Question

If $\sin (\alpha +\beta )=1$ and $sin(\alpha -\beta )=\frac{1}{2}$

where $0\le \alpha$, $\beta \le \frac{\pi }{2}thenfindthevaluesof\tan (\alpha +2\beta )andtan(2\alpha +\beta ).$

Answer 1

$\sin (\alpha +\beta )=1$

$\Rightarrow \sin (\alpha +\beta )=\sin \frac{\pi }{2}$

$\Rightarrow \alpha +\beta =\frac{\pi }{2}$ .........$\left(1\right)$

$\sin (\alpha -\beta )=\frac{1}{2}$

$\Rightarrow \sin (\alpha -\beta )=\sin \frac{\pi }{6}$ or $\sin (\pi -\frac{\pi }{6})$

$\Rightarrow \alpha -\beta =\frac{\pi }{6}$ or $\pi -\frac{\pi }{6}$

$\Rightarrow \alpha -\beta =\frac{\pi }{6}$ or $\frac{5\pi }{6}$

But $\beta \le \frac{\pi }{2}$ and $0\le \alpha$(given)
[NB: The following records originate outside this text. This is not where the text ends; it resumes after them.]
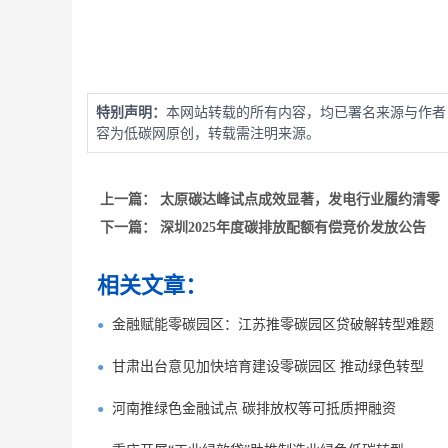
特别声明：
本网站转载的所有内容，均已署名来源与作者
容为低碳网原创，转载需注明来源。
上一篇：
太原碳达峰试点成效显著，发电行业履约清零
下一篇：
深圳2025年度碳排放配额有偿竞价发放公告
相关文章：
金融赋能零碳园区：江苏推零碳园区贷破解转型难题
甘肃出台意见加快培育建设零碳园区 推动绿色转型
河南推绿色金融试点 碳排放权等可抵质押融资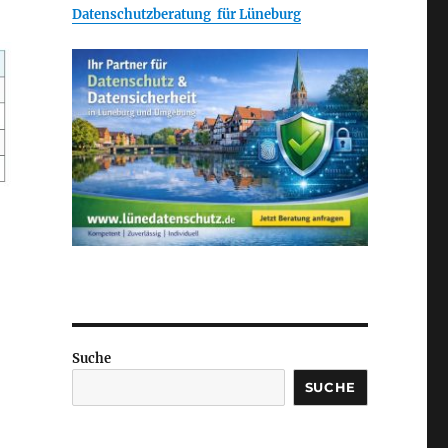
Datenschutzberatung für Lüneburg
Suche
SUCHE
$\therefore \alpha -\beta =\frac{\pi }{6}$ .........$\left(2\right)$

Equations $\left(1\right)+\left(2\right)$ gives

$\alpha +\beta +\alpha -\beta =\frac{\pi }{2}+\frac{\pi }{6}$

$\Rightarrow 2\alpha =\frac{4\pi }{6}=\frac{2\pi }{3}$

$\therefore \alpha =\frac{\pi }{3}$

substitute the value of $\alpha =\frac{\pi }{3}$ in $\left(1\right)$ we get

$\beta =\frac{\pi }{2}-\alpha =\frac{\pi }{2}-\frac{\pi }{3}=\frac{\pi }{6}$

$\therefore \alpha =\frac{\pi }{3}$ and $\beta =\frac{\pi }{6}$

Now,

$\left(a\right)\tan (\alpha +2\beta )=\tan (\frac{\pi }{3}+\frac{2\pi }{6})$

$=\tan \left(\frac{2\pi }{3}\right)$

$=\tan (\pi -\frac{\pi }{3})$

$=-\tan \frac{\pi }{3}=-\sqrt{3}$

$\left(b\right)\tan (2\alpha +\beta )=\tan (\frac{2\pi }{3}+\frac{\pi }{6})$

$=\tan \left(\frac{5\pi }{6}\right)$

$=\tan (\pi -\frac{\pi }{6})$

$=-\tan \frac{\pi }{6}=-\frac{1}{\sqrt{3}}$